● VORLIEGENDER AUSZUG
◇ ◇ ◇ ◇ ◇

Trotzdem ist das Ergebnis nicht die gewünschte Seite. Wie kann ich exakt den Firefox-Auftuf simulieren bzw. woran könnte es noch liegen?


----------



## kay73 (22. Jul 2012)

Verstehe ich das richtig? Du rufst eine Webseite mit dem Browser auf, siehst im Browser einen gewissen Inhalt, z. B. eine Zeichenkette. Dann schickst Du eine "Kopie" des Requests über den Socket, parst die Antwort und die Zeichenkette fehlt?

Das kann 100 und eine Ursache haben, am wahrscheinlichsten ist, dass Inhalte per AJAX nachgeladen werden. Hast Du mal HTML-Unit probiert?


----------



## Düark (22. Jul 2012)

◇ ◇ ◇ ◇ ◇

● DURCHZUFÜHRENDE SCHRITTE
• A. Wandle sämtliche Zeilen der nachfolgenden Auflistung in eine nummerierte Liste um und lass dabei Leerzeilen aus. Die Bilder sollen in der Antwort nicht vorkommen.
• B. Setze den Forumsauszug zum Nachbilden eines Firefox-Aufrufs über einen Socket nach seiner letzten Zeile fort.

● Fotografierte Szenen mit Quadern
◇ ◇ ◇ ◇ ◇

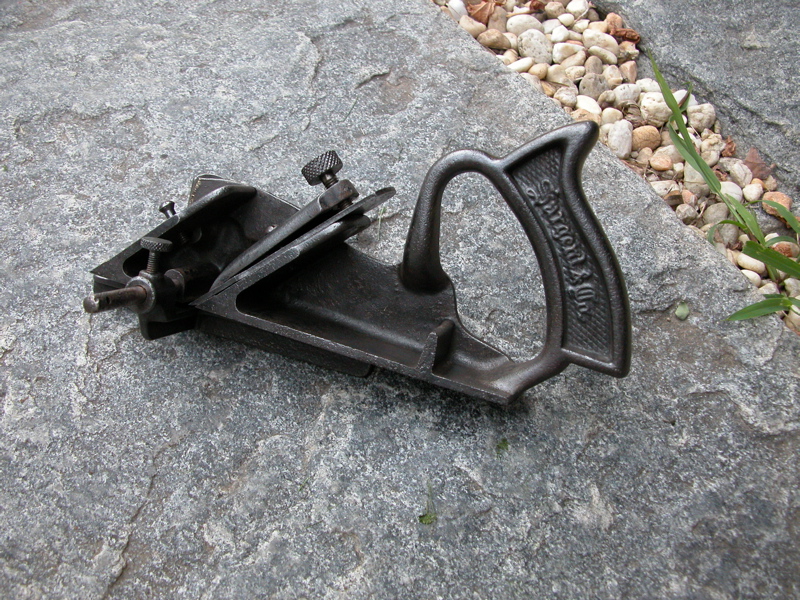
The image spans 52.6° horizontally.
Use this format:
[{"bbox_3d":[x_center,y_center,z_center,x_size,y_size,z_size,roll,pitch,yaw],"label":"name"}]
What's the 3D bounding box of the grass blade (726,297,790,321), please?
[{"bbox_3d":[0.178,0.004,0.402,0.034,0.008,0.009,-10,47,-9],"label":"grass blade"}]

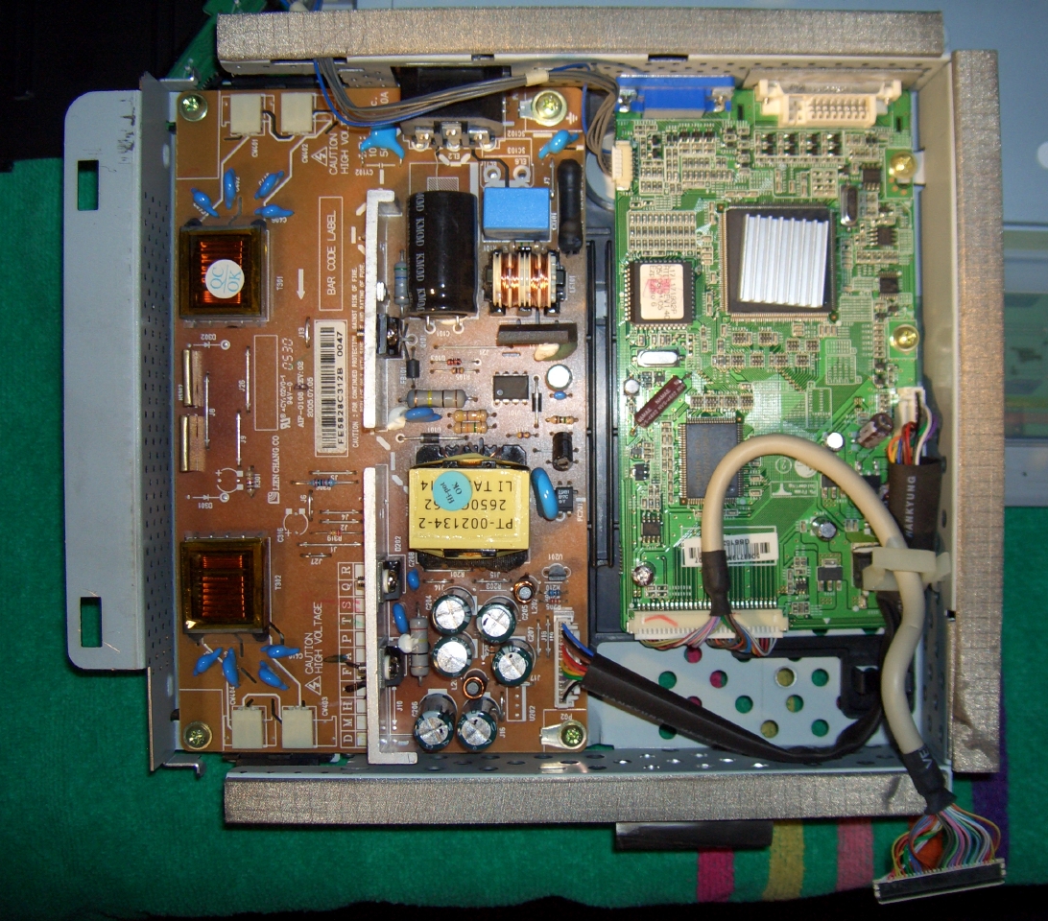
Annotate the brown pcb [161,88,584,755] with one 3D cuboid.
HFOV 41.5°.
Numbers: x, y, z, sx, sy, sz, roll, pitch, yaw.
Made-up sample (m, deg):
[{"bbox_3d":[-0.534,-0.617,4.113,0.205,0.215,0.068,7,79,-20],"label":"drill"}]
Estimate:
[{"bbox_3d":[-0.038,-0.011,0.360,0.111,0.028,0.178,0,90,1],"label":"brown pcb"}]

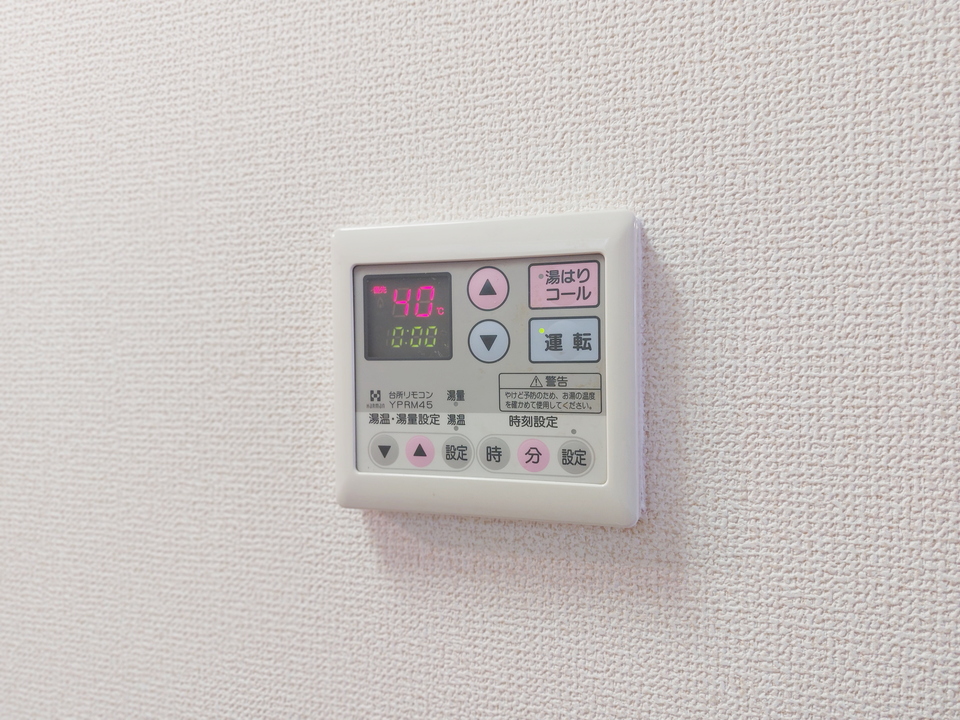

◇ ◇ ◇ ◇ ◇

● ERGEBNISSE JE AUFGABE
• A.
1. The image spans 52.6° horizontally.
2. Use this format:
3. [{"bbox_3d":[x_center,y_center,z_center,x_size,y_size,z_size,roll,pitch,yaw],"label":"name"}]
4. What's the 3D bounding box of the grass blade (726,297,790,321), please?
5. [{"bbox_3d":[0.178,0.004,0.402,0.034,0.008,0.009,-10,47,-9],"label":"grass blade"}]
6. Annotate the brown pcb [161,88,584,755] with one 3D cuboid.
7. HFOV 41.5°.
8. Numbers: x, y, z, sx, sy, sz, roll, pitch, yaw.
9. Made-up sample (m, deg):
10. [{"bbox_3d":[-0.534,-0.617,4.113,0.205,0.215,0.068,7,79,-20],"label":"drill"}]
11. Estimate:
12. [{"bbox_3d":[-0.038,-0.011,0.360,0.111,0.028,0.178,0,90,1],"label":"brown pcb"}]

• B.
Prinzipiell ist das richtig. Im Firefox liefert mir die Seite einen Link, von Java aus sieht das ganze anders aus (unter anderem ohne Link). Habe gerade mal JavaScript ausgeschaltet und es funktioniert trotzdem unter Firefox. Liegt also nicht an Ajax. Cookies sind wie gesagt auch deaktiviert. HTML-Unit werd ich mir mal anschauen, kenne ich bis jetzt noch nicht.
Noch weitere Ideen?


----------



## kay73 (22. Jul 2012)

Wenn der Link öffentlichkeitstauglich ist,  kannst Du ihn ja posten oder PMmen.


----------



## Düark (23. Jul 2012)

Naja, der Link ist im inneren einer Seite, wo man sich einloggen muss, würde also nix nutzen. Hängen neben der JSession-ID noch einige Parameter dran. Aber der Link müsste eigentlich valide sein. Naja, ich werd langsam mal nach nem Workaround suchen, mir fällt gerade nichts weiter ein.


----------



## nillehammer (23. Jul 2012)

Düark hat gesagt.:
			
		

> Bei vergleichen ist nur die JSession-ID *und eine weitere id* unterschiedlich.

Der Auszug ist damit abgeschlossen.